The entire listing below is to be reproduced exactly.
────
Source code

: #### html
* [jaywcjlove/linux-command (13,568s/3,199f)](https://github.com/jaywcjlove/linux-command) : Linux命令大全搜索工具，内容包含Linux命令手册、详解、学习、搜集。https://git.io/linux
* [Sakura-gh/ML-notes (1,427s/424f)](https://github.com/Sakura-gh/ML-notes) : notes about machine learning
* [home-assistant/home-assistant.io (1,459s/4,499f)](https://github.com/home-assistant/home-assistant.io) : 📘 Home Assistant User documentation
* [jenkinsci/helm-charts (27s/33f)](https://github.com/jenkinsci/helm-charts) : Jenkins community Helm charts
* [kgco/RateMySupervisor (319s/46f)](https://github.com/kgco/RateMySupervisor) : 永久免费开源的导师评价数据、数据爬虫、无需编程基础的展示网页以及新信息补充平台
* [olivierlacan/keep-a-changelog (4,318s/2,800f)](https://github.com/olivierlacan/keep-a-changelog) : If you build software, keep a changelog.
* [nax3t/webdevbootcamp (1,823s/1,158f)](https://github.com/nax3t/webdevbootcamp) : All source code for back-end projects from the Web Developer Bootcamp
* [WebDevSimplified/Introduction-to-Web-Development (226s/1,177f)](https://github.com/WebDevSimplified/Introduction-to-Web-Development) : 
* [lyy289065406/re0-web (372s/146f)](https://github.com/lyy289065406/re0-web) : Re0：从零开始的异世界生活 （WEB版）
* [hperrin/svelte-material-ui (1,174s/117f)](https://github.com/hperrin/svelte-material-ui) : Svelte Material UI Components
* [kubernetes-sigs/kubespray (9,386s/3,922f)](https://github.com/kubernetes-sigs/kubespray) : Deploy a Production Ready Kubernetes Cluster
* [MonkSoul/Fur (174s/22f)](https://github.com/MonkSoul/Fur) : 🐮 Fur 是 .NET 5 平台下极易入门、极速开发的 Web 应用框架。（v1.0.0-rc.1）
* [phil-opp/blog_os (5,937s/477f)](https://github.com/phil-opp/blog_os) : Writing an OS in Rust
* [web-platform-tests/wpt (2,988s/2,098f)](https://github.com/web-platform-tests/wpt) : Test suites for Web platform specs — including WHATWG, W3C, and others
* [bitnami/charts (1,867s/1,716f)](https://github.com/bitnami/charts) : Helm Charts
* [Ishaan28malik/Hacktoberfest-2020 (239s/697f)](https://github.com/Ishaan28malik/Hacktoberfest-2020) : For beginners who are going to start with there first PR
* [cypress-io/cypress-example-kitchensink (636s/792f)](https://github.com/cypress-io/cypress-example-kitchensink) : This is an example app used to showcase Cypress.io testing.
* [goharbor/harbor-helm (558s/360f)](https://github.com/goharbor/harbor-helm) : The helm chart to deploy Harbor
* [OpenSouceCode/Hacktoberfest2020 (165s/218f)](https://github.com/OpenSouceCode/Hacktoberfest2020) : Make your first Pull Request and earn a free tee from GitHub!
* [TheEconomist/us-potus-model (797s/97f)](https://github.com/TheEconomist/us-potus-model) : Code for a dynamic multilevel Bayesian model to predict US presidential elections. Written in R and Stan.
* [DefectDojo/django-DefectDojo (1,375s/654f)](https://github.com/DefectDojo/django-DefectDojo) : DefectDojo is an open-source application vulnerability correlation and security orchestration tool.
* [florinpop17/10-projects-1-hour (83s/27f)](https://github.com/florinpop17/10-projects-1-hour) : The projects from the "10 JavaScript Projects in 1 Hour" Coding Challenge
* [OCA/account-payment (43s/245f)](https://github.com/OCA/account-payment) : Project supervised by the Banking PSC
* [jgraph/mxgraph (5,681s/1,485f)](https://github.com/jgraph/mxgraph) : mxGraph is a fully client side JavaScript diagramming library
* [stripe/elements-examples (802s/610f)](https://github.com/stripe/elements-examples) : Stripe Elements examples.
────
• **WRITTEN SOLUTION**:
Source code

: #### html
* [jaywcjlove/linux-command (13,568s/3,199f)](https://github.com/jaywcjlove/linux-command) : Linux命令大全搜索工具，内容包含Linux命令手册、详解、学习、搜集。https://git.io/linux
* [Sakura-gh/ML-notes (1,427s/424f)](https://github.com/Sakura-gh/ML-notes) : notes about machine learning
* [home-assistant/home-assistant.io (1,459s/4,499f)](https://github.com/home-assistant/home-assistant.io) : 📘 Home Assistant User documentation
* [jenkinsci/helm-charts (27s/33f)](https://github.com/jenkinsci/helm-charts) : Jenkins community Helm charts
* [kgco/RateMySupervisor (319s/46f)](https://github.com/kgco/RateMySupervisor) : 永久免费开源的导师评价数据、数据爬虫、无需编程基础的展示网页以及新信息补充平台
* [olivierlacan/keep-a-changelog (4,318s/2,800f)](https://github.com/olivierlacan/keep-a-changelog) : If you build software, keep a changelog.
* [nax3t/webdevbootcamp (1,823s/1,158f)](https://github.com/nax3t/webdevbootcamp) : All source code for back-end projects from the Web Developer Bootcamp
* [WebDevSimplified/Introduction-to-Web-Development (226s/1,177f)](https://github.com/WebDevSimplified/Introduction-to-Web-Development) : 
* [lyy289065406/re0-web (372s/146f)](https://github.com/lyy289065406/re0-web) : Re0：从零开始的异世界生活 （WEB版）
* [hperrin/svelte-material-ui (1,174s/117f)](https://github.com/hperrin/svelte-material-ui) : Svelte Material UI Components
* [kubernetes-sigs/kubespray (9,386s/3,922f)](https://github.com/kubernetes-sigs/kubespray) : Deploy a Production Ready Kubernetes Cluster
* [MonkSoul/Fur (174s/22f)](https://github.com/MonkSoul/Fur) : 🐮 Fur 是 .NET 5 平台下极易入门、极速开发的 Web 应用框架。（v1.0.0-rc.1）
* [phil-opp/blog_os (5,937s/477f)](https://github.com/phil-opp/blog_os) : Writing an OS in Rust
* [web-platform-tests/wpt (2,988s/2,098f)](https://github.com/web-platform-tests/wpt) : Test suites for Web platform specs — including WHATWG, W3C, and others
* [bitnami/charts (1,867s/1,716f)](https://github.com/bitnami/charts) : Helm Charts
* [Ishaan28malik/Hacktoberfest-2020 (239s/697f)](https://github.com/Ishaan28malik/Hacktoberfest-2020) : For beginners who are going to start with there first PR
* [cypress-io/cypress-example-kitchensink (636s/792f)](https://github.com/cypress-io/cypress-example-kitchensink) : This is an example app used to showcase Cypress.io testing.
* [goharbor/harbor-helm (558s/360f)](https://github.com/goharbor/harbor-helm) : The helm chart to deploy Harbor
* [OpenSouceCode/Hacktoberfest2020 (165s/218f)](https://github.com/OpenSouceCode/Hacktoberfest2020) : Make your first Pull Request and earn a free tee from GitHub!
* [TheEconomist/us-potus-model (797s/97f)](https://github.com/TheEconomist/us-potus-model) : Code for a dynamic multilevel Bayesian model to predict US presidential elections. Written in R and Stan.
* [DefectDojo/django-DefectDojo (1,375s/654f)](https://github.com/DefectDojo/django-DefectDojo) : DefectDojo is an open-source application vulnerability correlation and security orchestration tool.
* [florinpop17/10-projects-1-hour (83s/27f)](https://github.com/florinpop17/10-projects-1-hour) : The projects from the "10 JavaScript Projects in 1 Hour" Coding Challenge
* [OCA/account-payment (43s/245f)](https://github.com/OCA/account-payment) : Project supervised by the Banking PSC
* [jgraph/mxgraph (5,681s/1,485f)](https://github.com/jgraph/mxgraph) : mxGraph is a fully client side JavaScript diagramming library
* [stripe/elements-examples (802s/610f)](https://github.com/stripe/elements-examples) : Stripe Elements examples.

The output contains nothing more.